• [Reading text]
On June 14, 2021, the series was renewed for a second season, which premiered on August 20, 2021.

==Format==
People who were bored used apps such as TikTok to create videos which CBS said "reflect the creativity, humor and humanity that have emerged from our shared experiences over the past few months." Videos from various sources such as YouTube were put together in one place. Some videos are funny, some touching, and some inspiring. For each video shown, those who made it get to select a charity for CBS to donate to.

• [Problem requirements] Copy the passage about the series from "On June 14, 2021, the" to "to donate to.", substituting "the network" for every "CBS". Rely only on the text to do the work.

[Saved data entries]

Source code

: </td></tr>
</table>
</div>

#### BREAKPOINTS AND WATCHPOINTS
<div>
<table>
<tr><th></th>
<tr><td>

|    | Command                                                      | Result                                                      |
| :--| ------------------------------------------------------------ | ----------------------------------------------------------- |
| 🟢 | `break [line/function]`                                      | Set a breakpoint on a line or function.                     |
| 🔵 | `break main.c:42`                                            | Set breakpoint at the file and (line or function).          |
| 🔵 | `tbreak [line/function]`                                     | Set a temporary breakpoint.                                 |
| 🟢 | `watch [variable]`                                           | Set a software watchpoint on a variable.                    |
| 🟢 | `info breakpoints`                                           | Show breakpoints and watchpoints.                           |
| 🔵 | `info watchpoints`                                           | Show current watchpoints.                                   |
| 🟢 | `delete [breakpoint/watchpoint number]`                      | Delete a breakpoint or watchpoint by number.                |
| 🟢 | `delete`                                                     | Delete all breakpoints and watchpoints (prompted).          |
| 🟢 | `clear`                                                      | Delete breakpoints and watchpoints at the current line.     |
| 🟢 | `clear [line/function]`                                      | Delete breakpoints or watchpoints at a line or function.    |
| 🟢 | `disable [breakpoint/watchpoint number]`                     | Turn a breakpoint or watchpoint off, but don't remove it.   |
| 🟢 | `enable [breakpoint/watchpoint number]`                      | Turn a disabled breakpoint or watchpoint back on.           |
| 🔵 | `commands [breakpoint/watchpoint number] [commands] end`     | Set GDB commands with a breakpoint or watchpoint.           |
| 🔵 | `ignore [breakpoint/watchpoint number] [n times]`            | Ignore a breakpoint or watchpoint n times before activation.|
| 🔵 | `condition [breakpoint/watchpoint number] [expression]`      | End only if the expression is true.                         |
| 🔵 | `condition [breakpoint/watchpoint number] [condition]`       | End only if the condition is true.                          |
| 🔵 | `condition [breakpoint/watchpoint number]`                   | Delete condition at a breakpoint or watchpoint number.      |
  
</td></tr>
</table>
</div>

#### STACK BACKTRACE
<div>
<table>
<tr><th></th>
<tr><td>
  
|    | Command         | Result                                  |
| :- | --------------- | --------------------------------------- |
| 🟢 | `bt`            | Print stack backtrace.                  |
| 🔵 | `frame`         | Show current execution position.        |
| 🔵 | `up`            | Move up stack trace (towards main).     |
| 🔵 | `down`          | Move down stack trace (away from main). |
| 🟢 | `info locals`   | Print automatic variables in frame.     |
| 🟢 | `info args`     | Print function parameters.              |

• [Exercise answer]
On June 14, 2021, the series was renewed for a second season, which premiered on August 20, 2021.

==Format==
People who were bored used apps such as TikTok to create videos which the network said "reflect the creativity, humor and humanity that have emerged from our shared experiences over the past few months." Videos from various sources such as YouTube were put together in one place. Some videos are funny, some touching, and some inspiring. For each video shown, those who made it get to select a charity for the network to donate to.